Monday, May 7, 2007

Living in a World of Rejection

Everyone gets some form or rejection at some point in their lives. If you're fairly well balanced, you can take it in stride, maybe momentarily sad/disappointed/angry but you move on.

However, to reject seems a much harder action for some people to commit. Take the thinner side of relationships--that is, dating. How many times has it happened that someone says to you, "I'll call you," when they have no intention of ever calling? Or the slow disappearance of the person you're dating, who can't manage to say, "I'm no longer interested," but instead becomes distant, talking less, laughing less, making love less or with less passion?

I mean, really, who is being fooled in such relationships? Not the one slowly being dumped. And if you haven't learned by now, a slow dumping is much more wounding and demoralizing than a sudden one. Though that shouldn't mean never calling again but having the guts to say, "Look, this just isn't working out," or "I'm really more into my book than you," or whatever.

I believe there's often ego tied up in this that people don't realize. "Oh, I couldn't tell him/her I don't want to see them anymore. It would crush him/her." Yeah, I've been reduced to ashes every time some guy never called. Give me a break. Ego ego ego. Not needed. People survive, they move on. Someone I've dated is not all important in my life. (A longer live-in relationship is a dfferent story however) If you've only had a few dates with someone, be decent and say it's not working. Don't be a worm wriggling away without the guts to say anything.

Which gets to the real point of this. Writing. My gods, I've been rejected so many times I cannot count. I used to say I could paper a house with rejections and a bathroom with acceptances. I think I could now paper a good sized bedroom with acceptances. But the point is, a writer lives with rejection all the time. And it's not just because personalities don't mesh (well, maybe sometimes it is), but it's more personal; it's one's writing.

Writing can be the blood and soul of a writer. A good writer can separate enough to take constructive criticism. A good writer can also be completely emotionally unstable and think that you're ripping the arms off their baby any time you say anything against their perfect child. Okay, that's not a good writer. That's a crazed writer who might, from time to time, write well, but only if they can take criticism.

Still, no matter how professional you are, how gracious, how open and noble, how thick your skin, it can get to you. The perseverance of most writers is akin to beating your head against a wall with a nail sticking out, knowing it's causing you to hurt and bleed, but still doing it, hoping you can pound down that nail. What gives first? How prevalent is depression amongst writers? Ask them.

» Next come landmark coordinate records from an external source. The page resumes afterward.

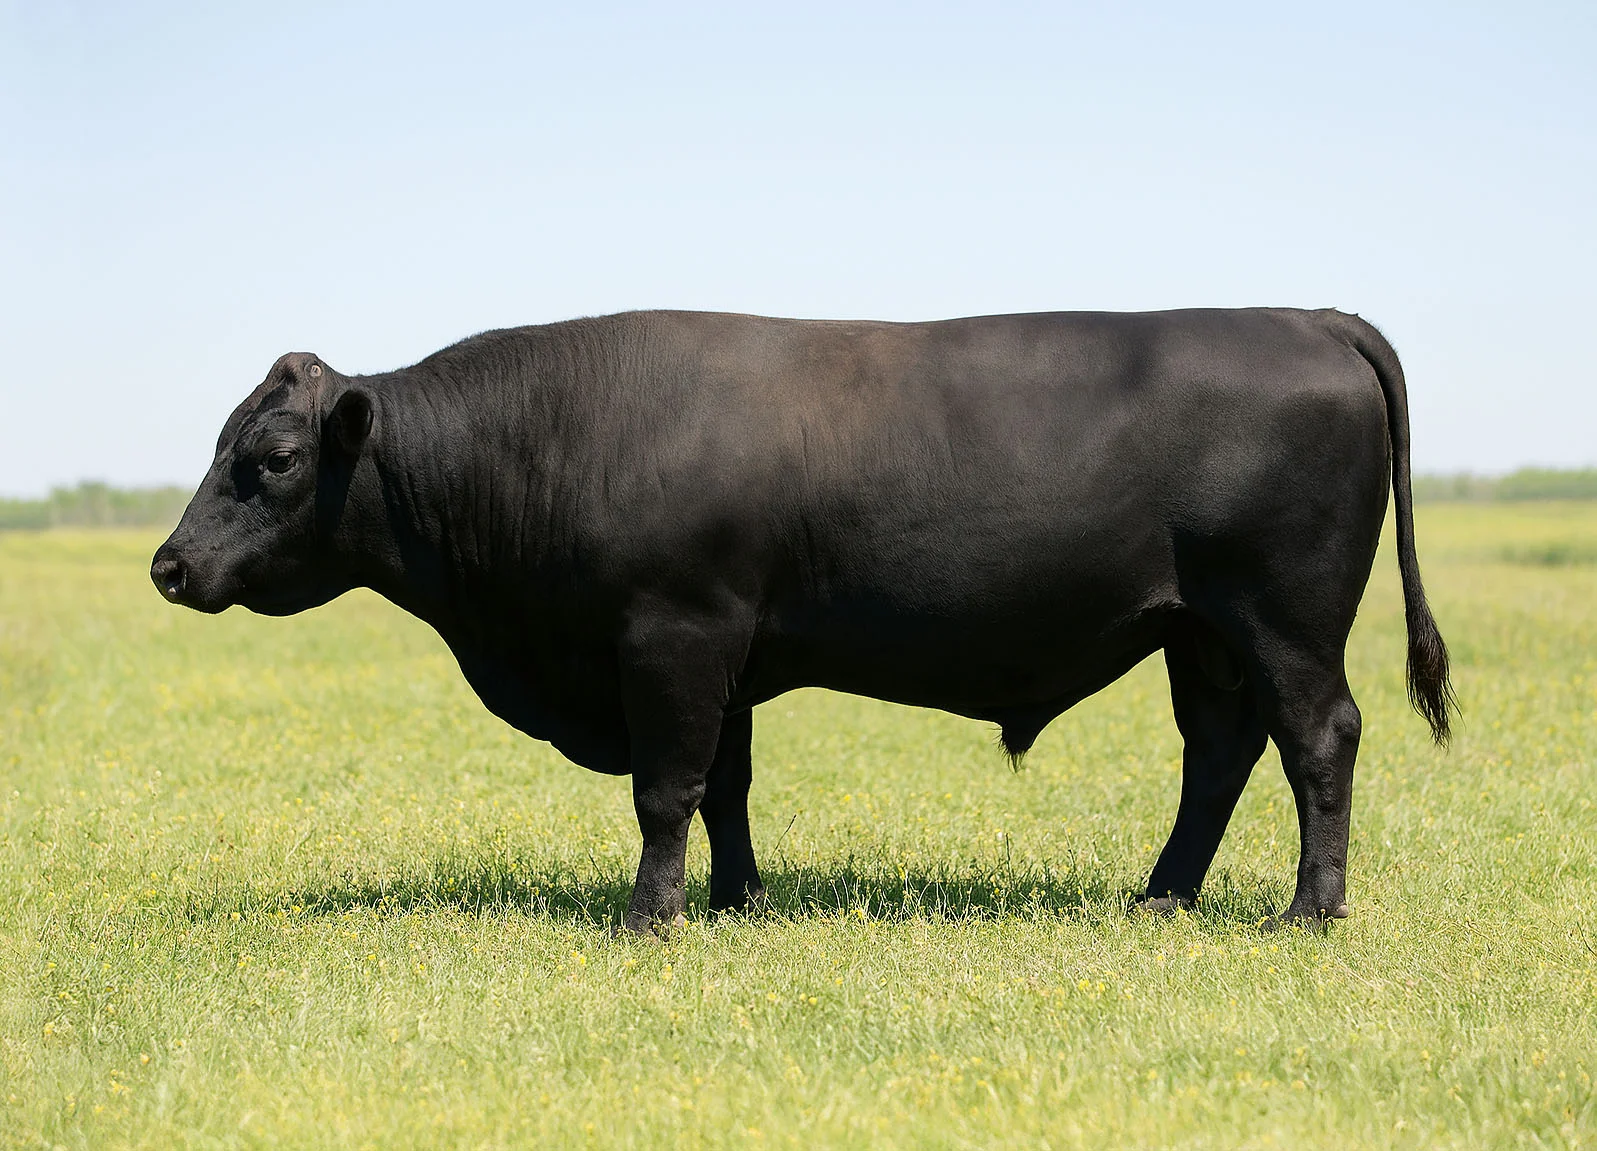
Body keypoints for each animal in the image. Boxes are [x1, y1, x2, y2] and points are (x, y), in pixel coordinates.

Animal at [151, 307, 1454, 935]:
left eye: (271, 457)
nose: (167, 563)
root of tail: (1297, 313)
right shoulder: (718, 651)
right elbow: (724, 784)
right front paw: (736, 899)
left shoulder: (671, 634)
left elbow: (664, 787)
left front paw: (648, 919)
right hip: (1200, 632)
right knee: (1219, 753)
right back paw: (1162, 895)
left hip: (1282, 617)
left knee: (1318, 737)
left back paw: (1307, 910)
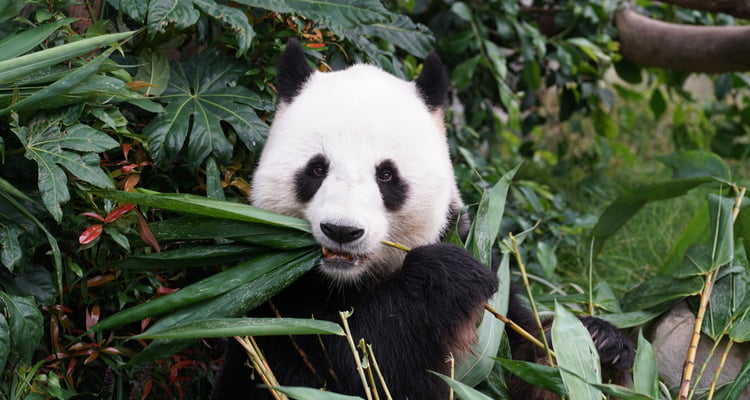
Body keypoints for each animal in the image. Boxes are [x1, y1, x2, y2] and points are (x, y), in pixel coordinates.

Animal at [210, 40, 636, 400]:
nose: (342, 231)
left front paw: (595, 345)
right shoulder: (275, 299)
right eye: (317, 169)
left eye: (386, 175)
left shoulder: (481, 276)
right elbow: (360, 365)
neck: (350, 281)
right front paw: (450, 273)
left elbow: (521, 357)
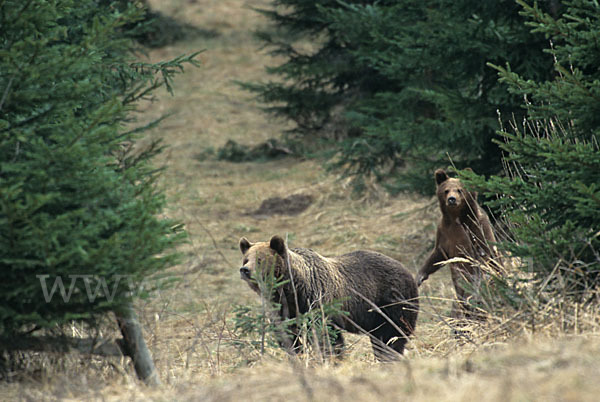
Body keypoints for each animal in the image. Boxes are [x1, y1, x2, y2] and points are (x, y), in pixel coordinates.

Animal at [238, 234, 418, 360]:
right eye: (246, 259)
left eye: (260, 259)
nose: (245, 270)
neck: (292, 290)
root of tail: (408, 272)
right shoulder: (282, 310)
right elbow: (289, 337)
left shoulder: (318, 302)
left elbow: (327, 337)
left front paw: (331, 359)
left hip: (392, 303)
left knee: (391, 336)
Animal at [418, 168, 496, 318]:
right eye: (446, 190)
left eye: (459, 190)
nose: (452, 199)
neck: (456, 218)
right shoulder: (445, 234)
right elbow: (437, 255)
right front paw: (420, 276)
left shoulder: (477, 229)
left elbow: (483, 256)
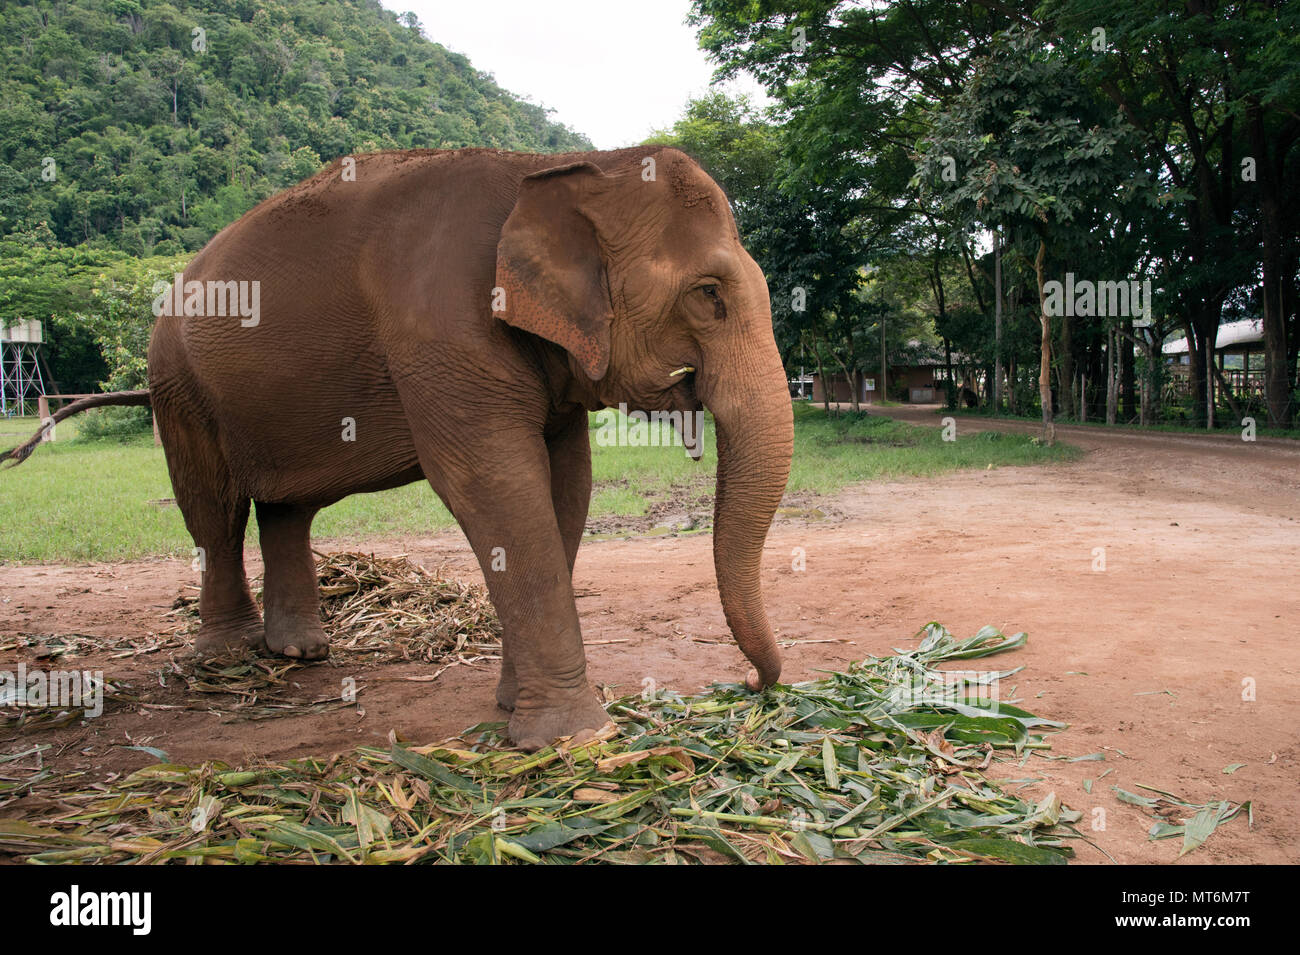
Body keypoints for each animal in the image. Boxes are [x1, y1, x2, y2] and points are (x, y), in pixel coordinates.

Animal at [10, 145, 795, 748]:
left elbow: (566, 487)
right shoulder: (441, 331)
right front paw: (573, 737)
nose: (750, 685)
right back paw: (230, 660)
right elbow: (495, 484)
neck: (551, 168)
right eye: (708, 294)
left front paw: (513, 708)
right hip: (177, 384)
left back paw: (299, 651)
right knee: (213, 508)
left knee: (285, 506)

Writing is not for the weak at heart. Over the years and the many workshops/writers groups I've been in I've seen people freeze up. Some never write again when they find out their perfect child has a flaw to some people. Some are closet writers, writing away, but paralyzed to submit.

And there you go; submission. A writer must be submissive. Passively and meekly sending in stories and poetry to the mighty god-editor of doom, awaiting the call or the casting out. You must submit your writing and submit to the will of others.

Now when you look at the aberrant personalities of past writers: Dylan Thomas, Hemingway, Oscar Wilde, Lord Byron, to name a few, is it any wonder they turned out the way they did? And of course one can ask: does writing attract the aberrant personalities or does writing create them?